DESCRIPTION OF THE TASK: In one to three sentences, explain what the report on the ocriplasmin trials says makes VMA a concern when it goes untreated.

SELECTED EXCERPT:
• • •

ThromboGenics, a Belgium-based biopharmaceutical company focused on ophthalmic medicines, has published data from two phase III clinical trials evaluating ocriplasmin for the treatment of Vitreomacular Adhesion (VMA) and macular holes in the New England Journal of Medicine.
The paper highlights that a single intravitreal injection of ocriplasmin resolved VMA, releasing traction and closing macular holes in significantly more patients than placebo.
The two multinational, randomized, double-blind phase III trials enrolled 652 patients with VMA, a progressive condition that if left untreated frequently leads to retinal distortion, further deterioration in vision and has the potential to cause irreversible damage and complications. Both studies met the primary endpoint of pharmacological resolution of VMA at day 28. Secondary endpoints included nonsurgical closure of a macular hole at 28 days, avoidance of vitrectomy (surgery) and improvement in visual acuity.
The phase III program found that 26.5% of patients treated with ocriplasmin saw resolution of VMA, compared with 10.1% of patients receiving placebo (p<0.001). Nonsurgical closure of macular holes occurred in 40.6% of ocriplasmin-treated patients, compared with 10.6% of patients on placebo (p<0.001). Patients given ocriplasmin were more likely to achieve a vision gain of at least three lines compared with placebo. Treatment with ocriplasmin was associated with some, mainly transient ocular adverse events.
"This New England Journal of Medicine paper highlights data showing ocriplasmin's potential to become the first pharmacological option for the treatment of symptomatic VMA and macular holes. An in-office injection would be a new and possibly earlier alternative treatment for the vitreoretinal surgeon to offer to patients with these sight threatening disorders. Ocriplasmin represents a potential new treatment paradigm for the retina community and for our patients with VMA and macular holes,” said Dr. Julia Haller, ophthalmologist-in-chief of the Wills Eye Institute.
ThromboGenics has made regulatory filings for ocriplasmin in both the U.S. and Europe. Last month, an FDA advisory panel recommended the approval of ocriplasmin for the treatment of symptomatic VMA. If approved, the company plans to commercialize ocriplasmin itself in the U.S. Ocriplasmin is also currently under regulatory review by the EMA. In March 2012, ThromboGenics signed a strategic partnership with Alcon (Novartis) for the commercialization of ocriplasmin outside the U.S.

• • •

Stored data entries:
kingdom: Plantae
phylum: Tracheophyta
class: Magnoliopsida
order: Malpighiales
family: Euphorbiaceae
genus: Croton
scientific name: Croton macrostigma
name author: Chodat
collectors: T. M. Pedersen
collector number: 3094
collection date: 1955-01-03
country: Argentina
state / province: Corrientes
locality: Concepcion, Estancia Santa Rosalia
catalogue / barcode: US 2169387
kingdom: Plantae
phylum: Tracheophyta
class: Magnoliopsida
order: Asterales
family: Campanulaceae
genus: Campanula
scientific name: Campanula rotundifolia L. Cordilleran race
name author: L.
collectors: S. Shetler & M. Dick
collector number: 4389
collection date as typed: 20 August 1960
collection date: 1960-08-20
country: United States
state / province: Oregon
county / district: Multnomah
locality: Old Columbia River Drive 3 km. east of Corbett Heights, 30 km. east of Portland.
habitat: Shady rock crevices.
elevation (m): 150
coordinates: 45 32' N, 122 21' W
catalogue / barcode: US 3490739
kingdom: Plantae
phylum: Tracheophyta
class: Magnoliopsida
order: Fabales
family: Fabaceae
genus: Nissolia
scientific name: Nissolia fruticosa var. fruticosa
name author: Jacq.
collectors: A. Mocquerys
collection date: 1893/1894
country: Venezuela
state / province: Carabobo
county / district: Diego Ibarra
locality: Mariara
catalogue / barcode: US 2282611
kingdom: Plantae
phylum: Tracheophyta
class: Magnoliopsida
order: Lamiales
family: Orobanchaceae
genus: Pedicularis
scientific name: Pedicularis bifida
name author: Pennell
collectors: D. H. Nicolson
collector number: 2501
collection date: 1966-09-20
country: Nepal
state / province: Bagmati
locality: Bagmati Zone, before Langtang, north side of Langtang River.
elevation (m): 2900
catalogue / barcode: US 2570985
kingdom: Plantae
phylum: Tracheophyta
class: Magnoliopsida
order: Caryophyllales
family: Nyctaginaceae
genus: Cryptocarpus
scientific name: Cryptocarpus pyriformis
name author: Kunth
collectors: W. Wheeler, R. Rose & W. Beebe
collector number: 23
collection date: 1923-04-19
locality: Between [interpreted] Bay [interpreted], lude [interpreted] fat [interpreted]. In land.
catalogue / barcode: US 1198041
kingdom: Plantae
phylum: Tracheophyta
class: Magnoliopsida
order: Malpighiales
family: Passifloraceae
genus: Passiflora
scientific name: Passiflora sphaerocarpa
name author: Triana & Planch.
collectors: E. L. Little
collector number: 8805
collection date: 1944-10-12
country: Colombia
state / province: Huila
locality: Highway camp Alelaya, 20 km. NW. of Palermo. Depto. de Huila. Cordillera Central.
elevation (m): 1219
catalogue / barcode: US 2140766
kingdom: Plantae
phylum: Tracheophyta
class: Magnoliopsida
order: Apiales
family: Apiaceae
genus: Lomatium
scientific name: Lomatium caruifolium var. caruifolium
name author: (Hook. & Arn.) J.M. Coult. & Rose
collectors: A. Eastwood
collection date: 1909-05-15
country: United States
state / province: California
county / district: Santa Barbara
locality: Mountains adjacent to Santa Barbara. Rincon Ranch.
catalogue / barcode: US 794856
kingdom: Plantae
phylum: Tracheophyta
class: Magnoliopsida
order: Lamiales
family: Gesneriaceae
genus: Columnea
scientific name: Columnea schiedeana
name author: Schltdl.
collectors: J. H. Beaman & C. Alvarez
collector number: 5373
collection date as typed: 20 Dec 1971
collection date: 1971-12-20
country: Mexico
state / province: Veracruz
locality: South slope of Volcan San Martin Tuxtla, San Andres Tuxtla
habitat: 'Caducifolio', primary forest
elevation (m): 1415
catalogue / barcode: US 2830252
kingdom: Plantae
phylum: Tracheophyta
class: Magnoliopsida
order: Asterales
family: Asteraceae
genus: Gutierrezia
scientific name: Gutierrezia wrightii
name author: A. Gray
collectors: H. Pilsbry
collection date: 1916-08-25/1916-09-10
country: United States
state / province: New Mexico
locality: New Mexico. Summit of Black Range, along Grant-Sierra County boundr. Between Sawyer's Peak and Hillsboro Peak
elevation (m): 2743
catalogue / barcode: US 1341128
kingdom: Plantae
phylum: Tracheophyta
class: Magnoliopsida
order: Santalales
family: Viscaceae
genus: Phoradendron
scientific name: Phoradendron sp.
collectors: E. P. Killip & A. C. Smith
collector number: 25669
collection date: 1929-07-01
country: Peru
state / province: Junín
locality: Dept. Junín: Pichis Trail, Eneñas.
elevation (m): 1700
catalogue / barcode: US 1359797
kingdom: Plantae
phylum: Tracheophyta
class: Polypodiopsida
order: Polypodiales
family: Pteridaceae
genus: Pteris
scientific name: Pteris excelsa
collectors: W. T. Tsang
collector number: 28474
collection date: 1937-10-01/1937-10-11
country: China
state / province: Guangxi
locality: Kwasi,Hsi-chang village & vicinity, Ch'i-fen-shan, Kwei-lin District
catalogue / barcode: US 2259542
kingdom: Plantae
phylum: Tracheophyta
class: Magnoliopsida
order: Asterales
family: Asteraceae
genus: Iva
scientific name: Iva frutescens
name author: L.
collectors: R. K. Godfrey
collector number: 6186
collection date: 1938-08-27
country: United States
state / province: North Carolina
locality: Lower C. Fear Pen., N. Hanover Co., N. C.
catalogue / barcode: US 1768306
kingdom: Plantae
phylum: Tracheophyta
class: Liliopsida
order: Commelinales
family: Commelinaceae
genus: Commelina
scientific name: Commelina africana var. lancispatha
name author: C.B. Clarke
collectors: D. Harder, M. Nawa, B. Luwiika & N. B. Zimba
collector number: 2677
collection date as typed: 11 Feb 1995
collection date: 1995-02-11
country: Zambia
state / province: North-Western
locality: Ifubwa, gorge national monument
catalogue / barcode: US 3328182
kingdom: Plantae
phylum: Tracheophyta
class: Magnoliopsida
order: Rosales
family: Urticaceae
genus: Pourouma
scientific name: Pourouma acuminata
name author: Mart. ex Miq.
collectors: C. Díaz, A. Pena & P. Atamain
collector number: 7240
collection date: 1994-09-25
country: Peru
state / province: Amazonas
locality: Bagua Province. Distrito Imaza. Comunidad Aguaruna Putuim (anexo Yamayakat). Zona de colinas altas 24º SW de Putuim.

• • •

ANSWER TO THIS EXERCISE: The report describes VMA as a progressive condition. If left untreated, it frequently leads to retinal distortion and further deterioration in vision, and it has the potential to cause irreversible damage and complications.